STATED TASK: Copy the lines in the records below, from the line with "genus: Nicandra" to the line with "family: Berberidaceae", without changing a character. Leave out the pictures.

Begin

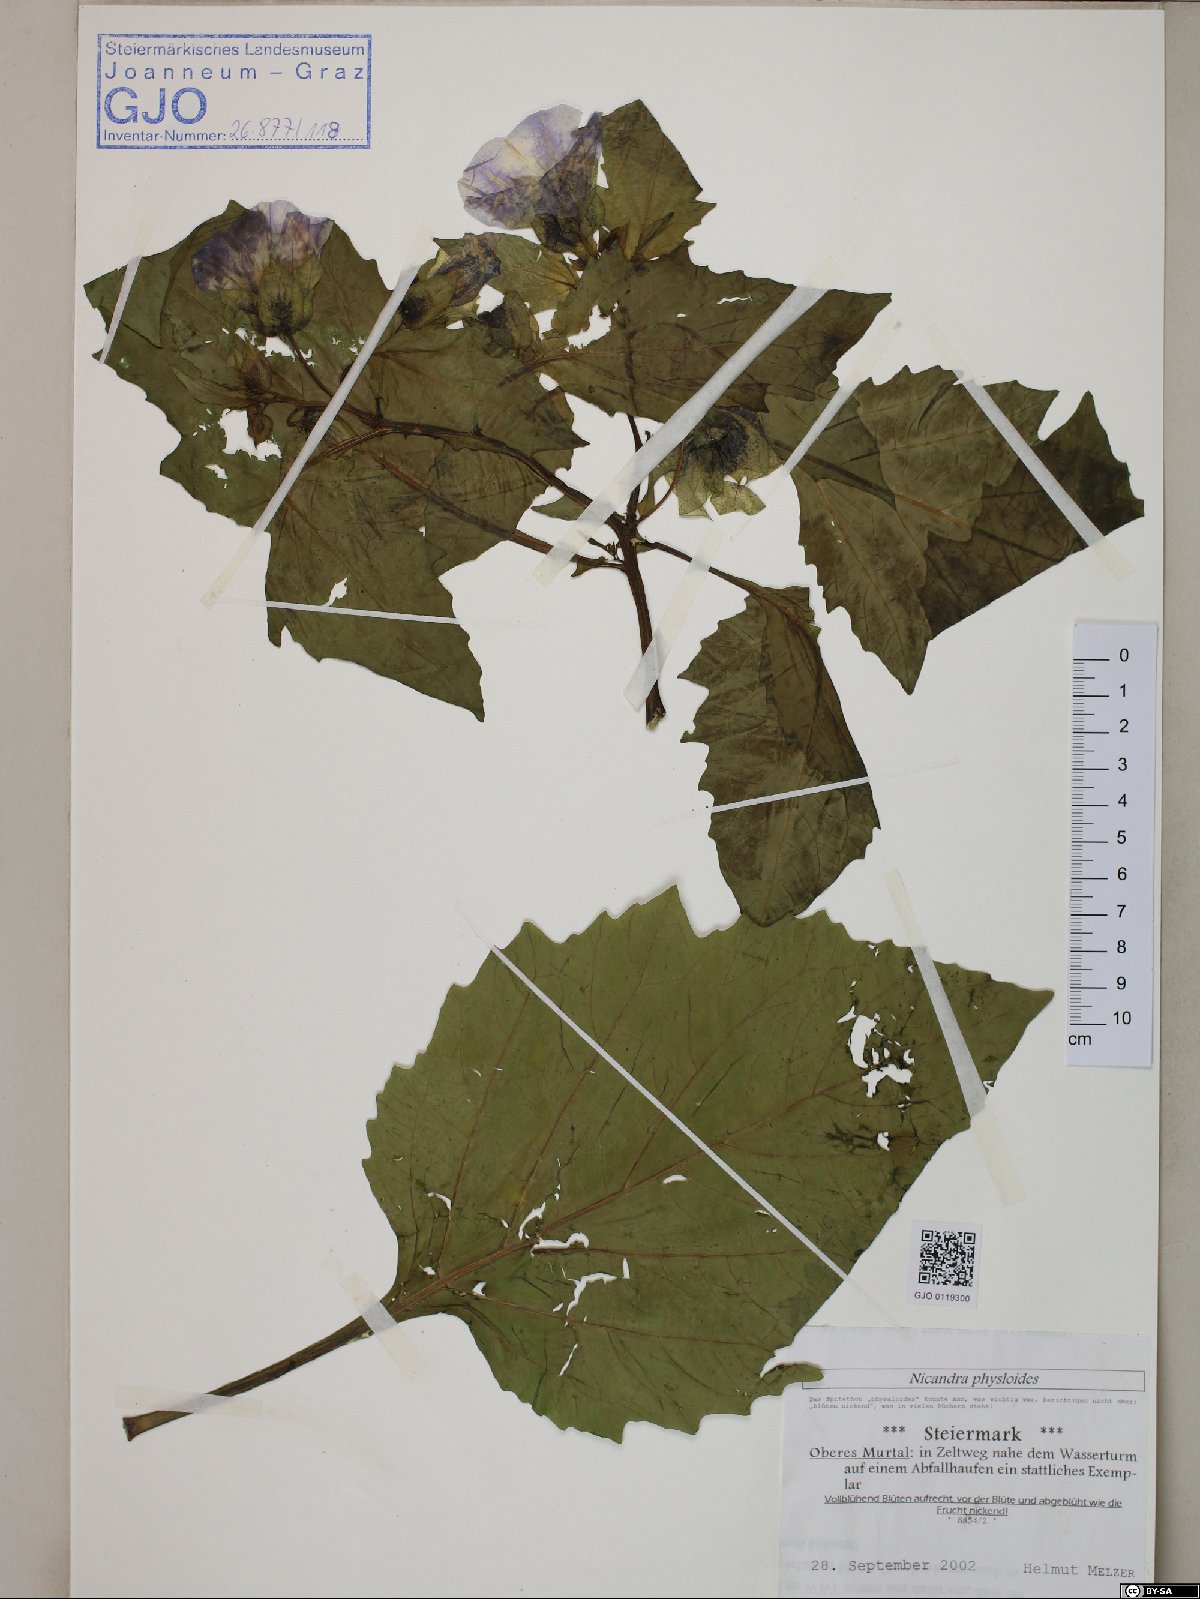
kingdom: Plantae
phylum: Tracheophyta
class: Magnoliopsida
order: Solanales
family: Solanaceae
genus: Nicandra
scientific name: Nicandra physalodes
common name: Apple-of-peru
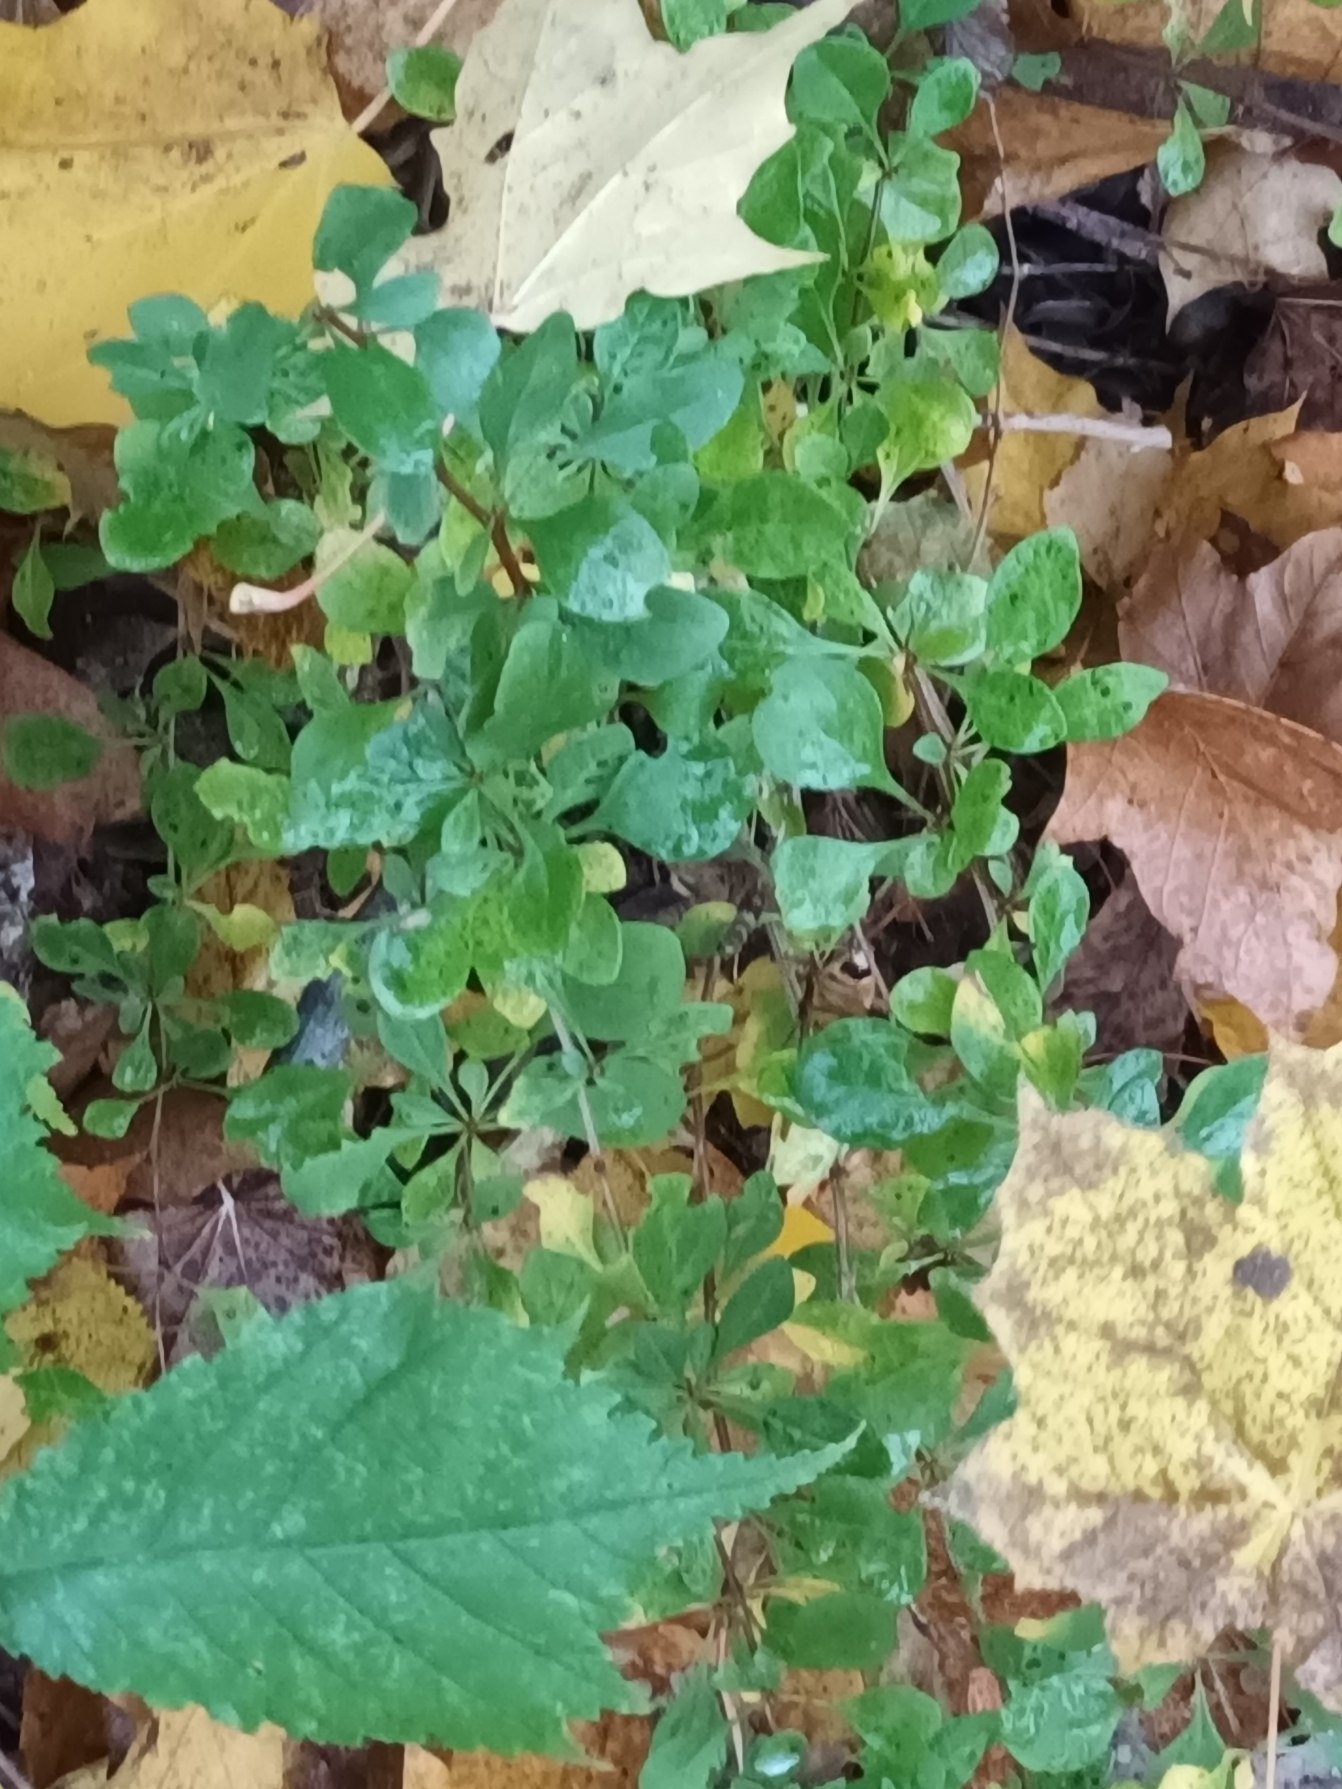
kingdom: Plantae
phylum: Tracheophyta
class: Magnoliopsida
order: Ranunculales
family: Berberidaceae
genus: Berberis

End
Begin

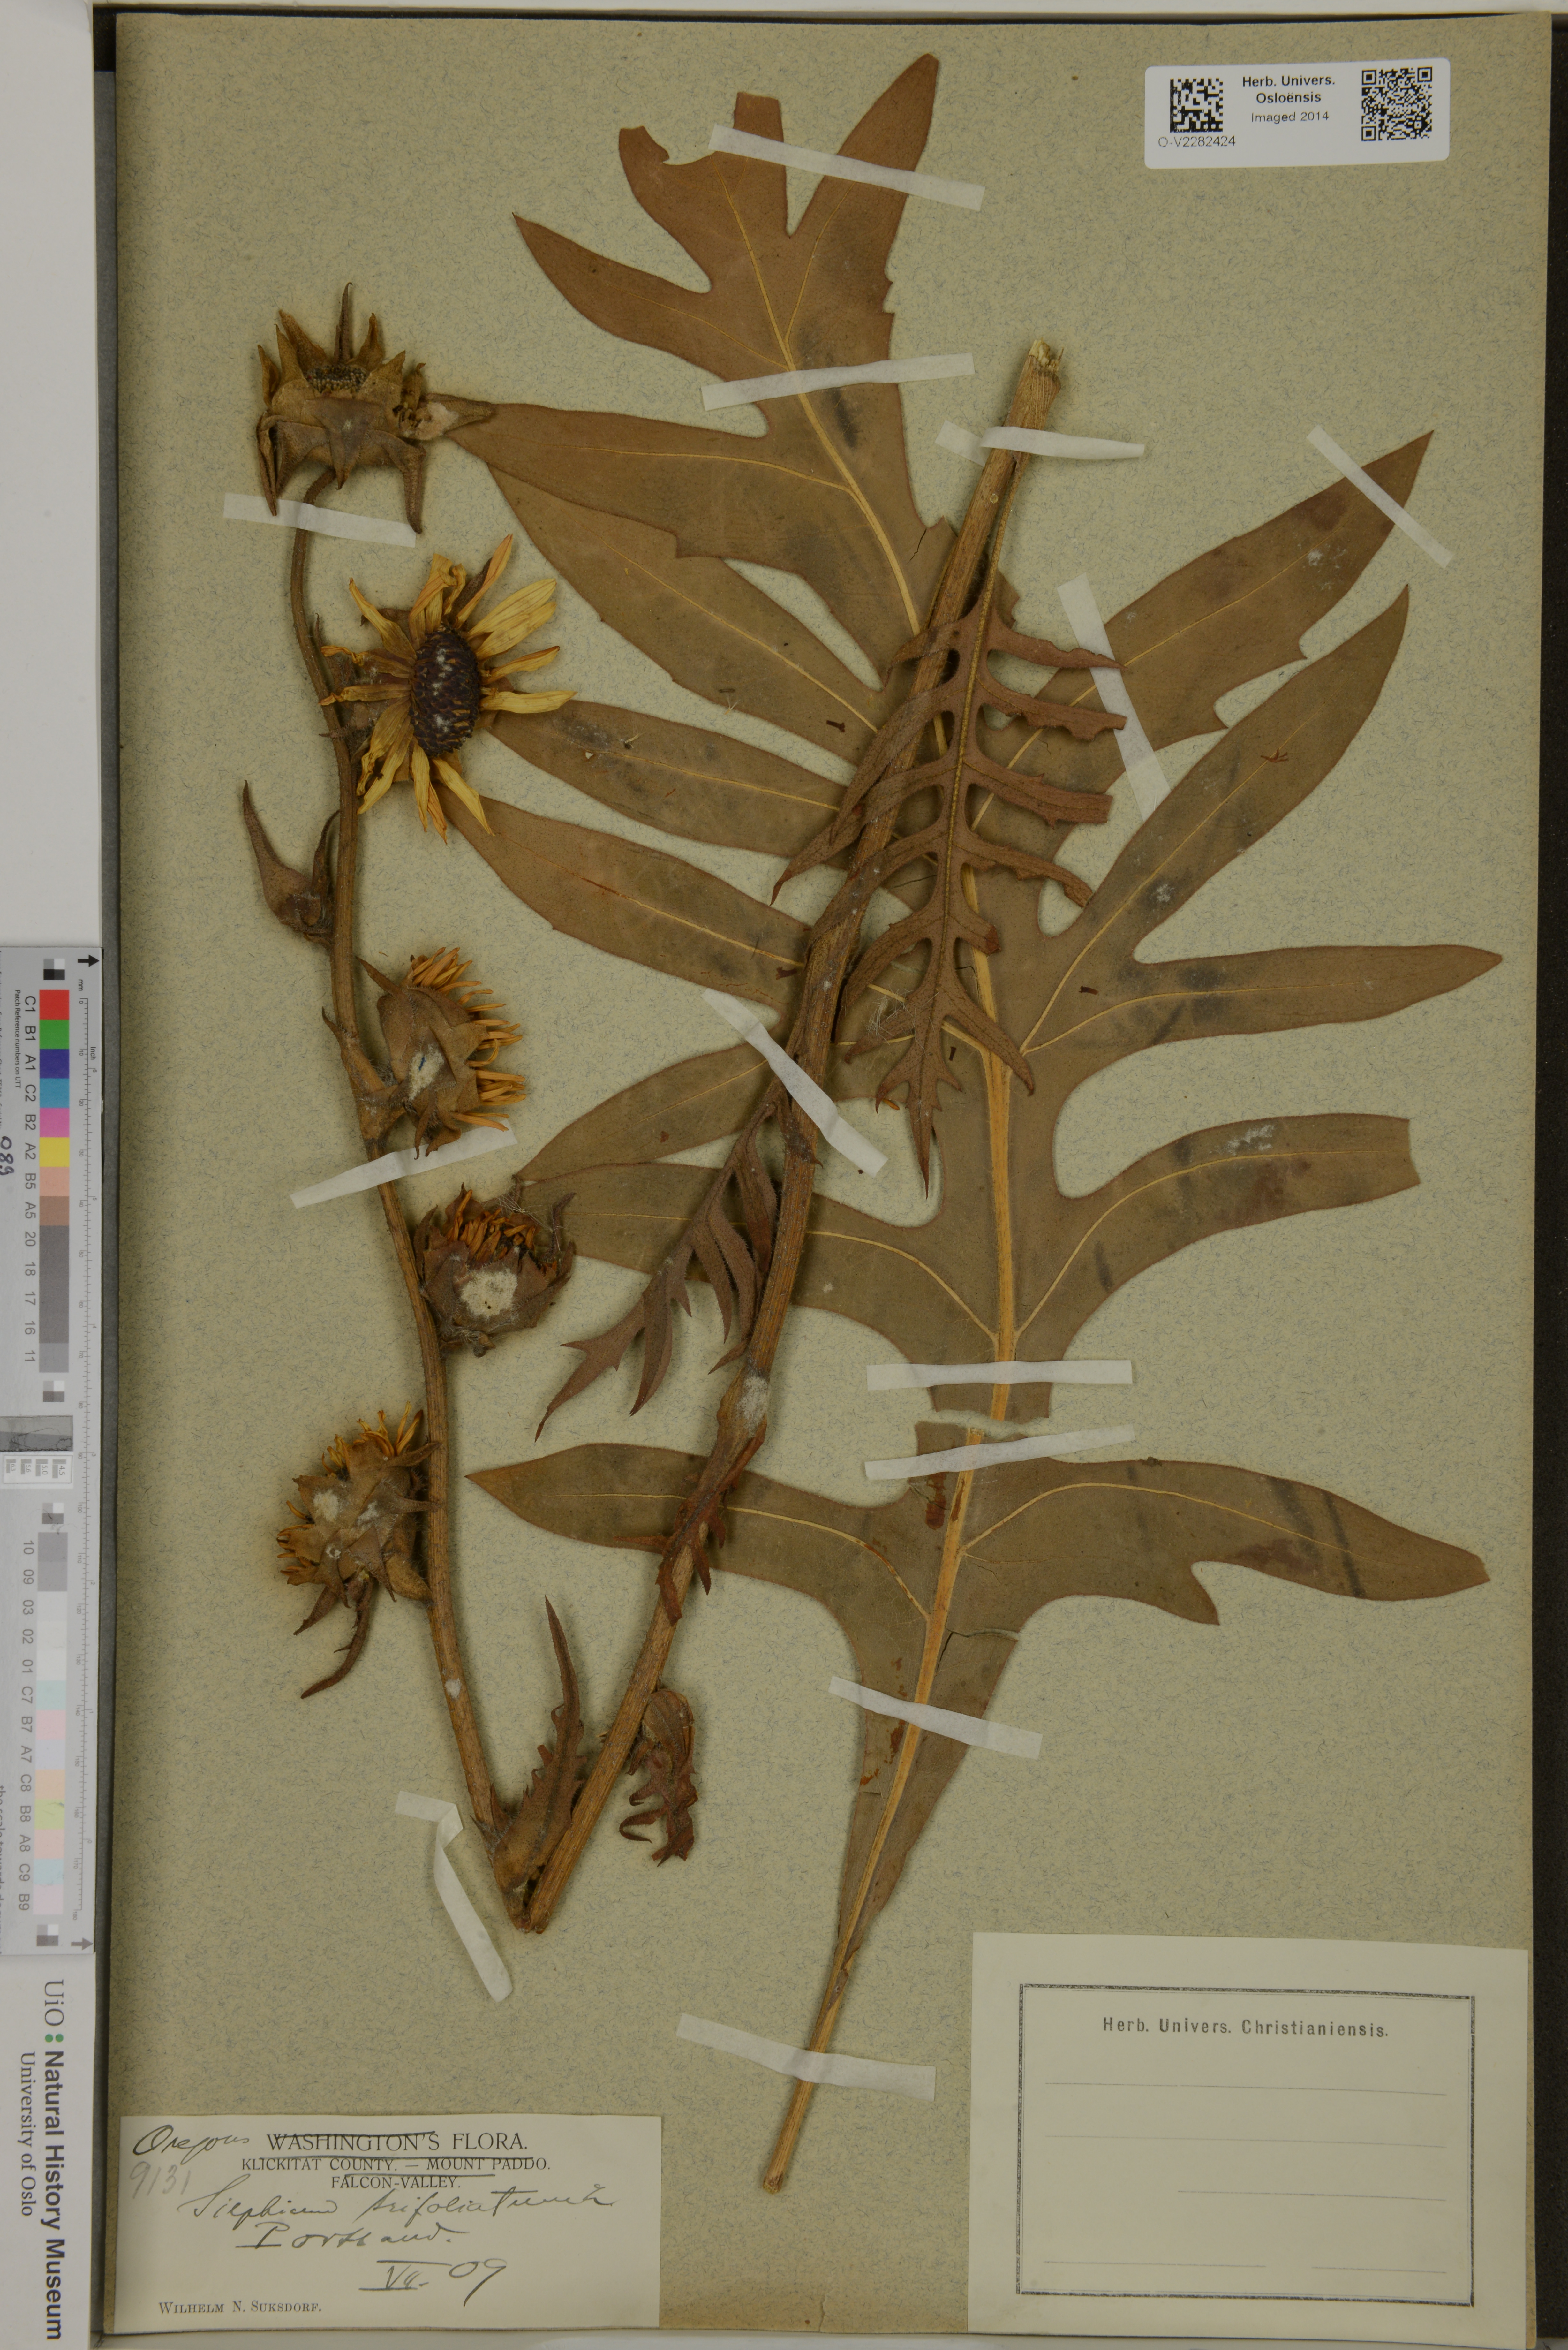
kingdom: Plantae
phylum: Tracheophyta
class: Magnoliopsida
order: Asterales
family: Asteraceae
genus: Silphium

End

SOLUTION TO THIS TASK:
genus: Nicandra
scientific name: Nicandra physalodes
common name: Apple-of-peru
kingdom: Plantae
phylum: Tracheophyta
class: Magnoliopsida
order: Ranunculales
family: Berberidaceae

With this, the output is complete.